EXERCISE DETAILS -> State only how many lines below include the word "degrees".

AVAILABLE DATA ->
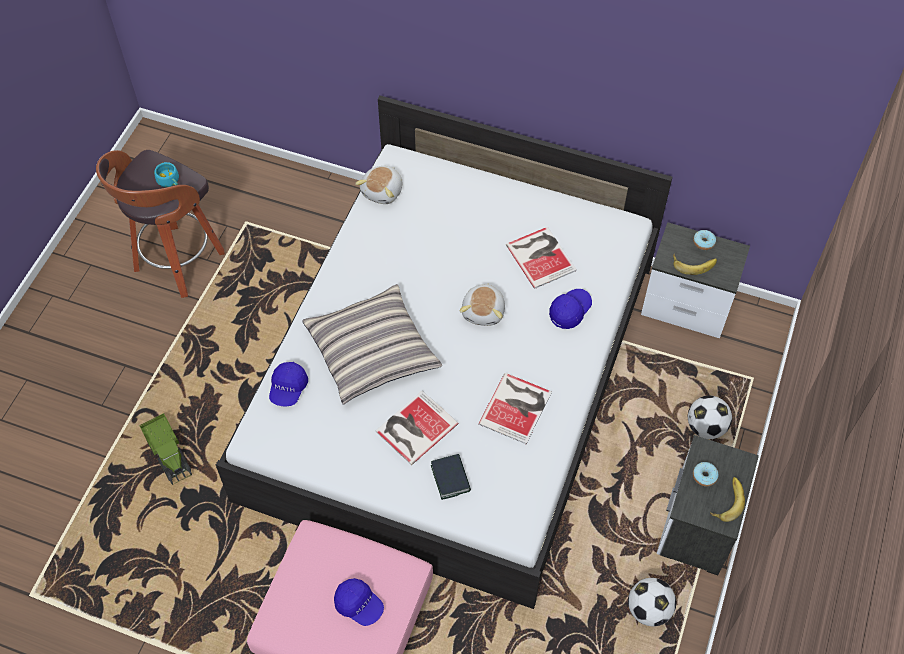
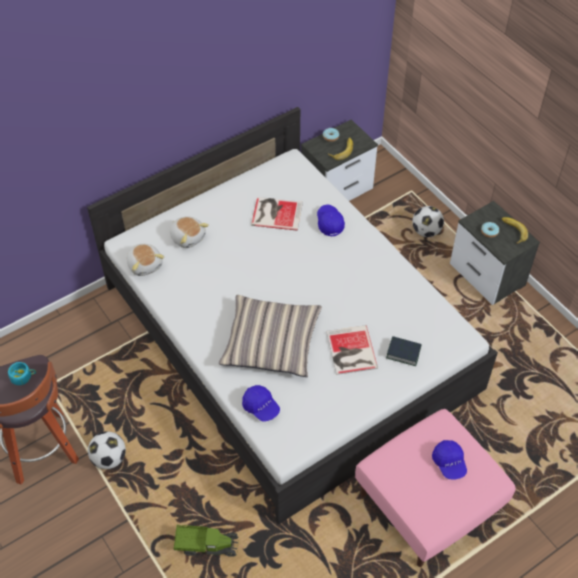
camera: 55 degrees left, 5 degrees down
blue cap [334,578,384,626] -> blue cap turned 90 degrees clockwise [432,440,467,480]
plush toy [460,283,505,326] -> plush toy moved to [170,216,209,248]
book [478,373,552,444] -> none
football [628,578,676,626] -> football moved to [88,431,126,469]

==

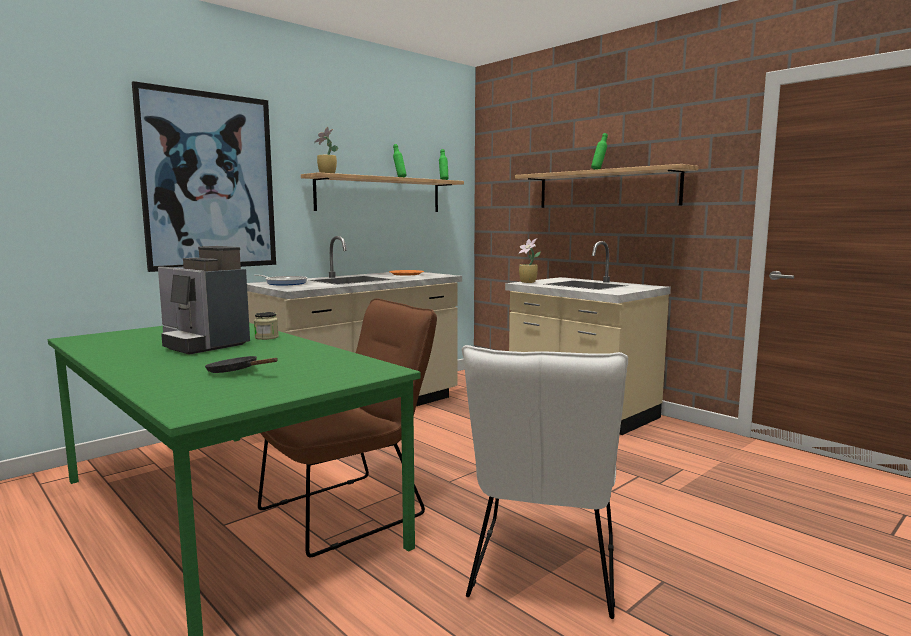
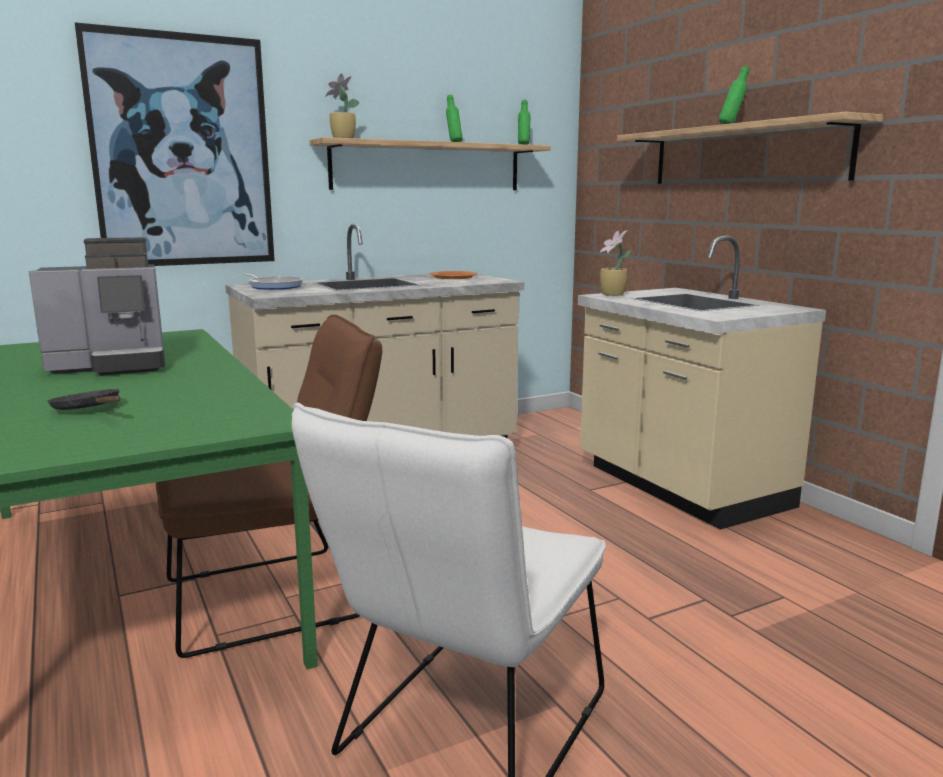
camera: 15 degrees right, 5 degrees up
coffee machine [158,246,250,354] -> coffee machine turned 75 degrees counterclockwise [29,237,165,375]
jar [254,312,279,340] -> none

RESULT OF THIS EXERCISE -> 4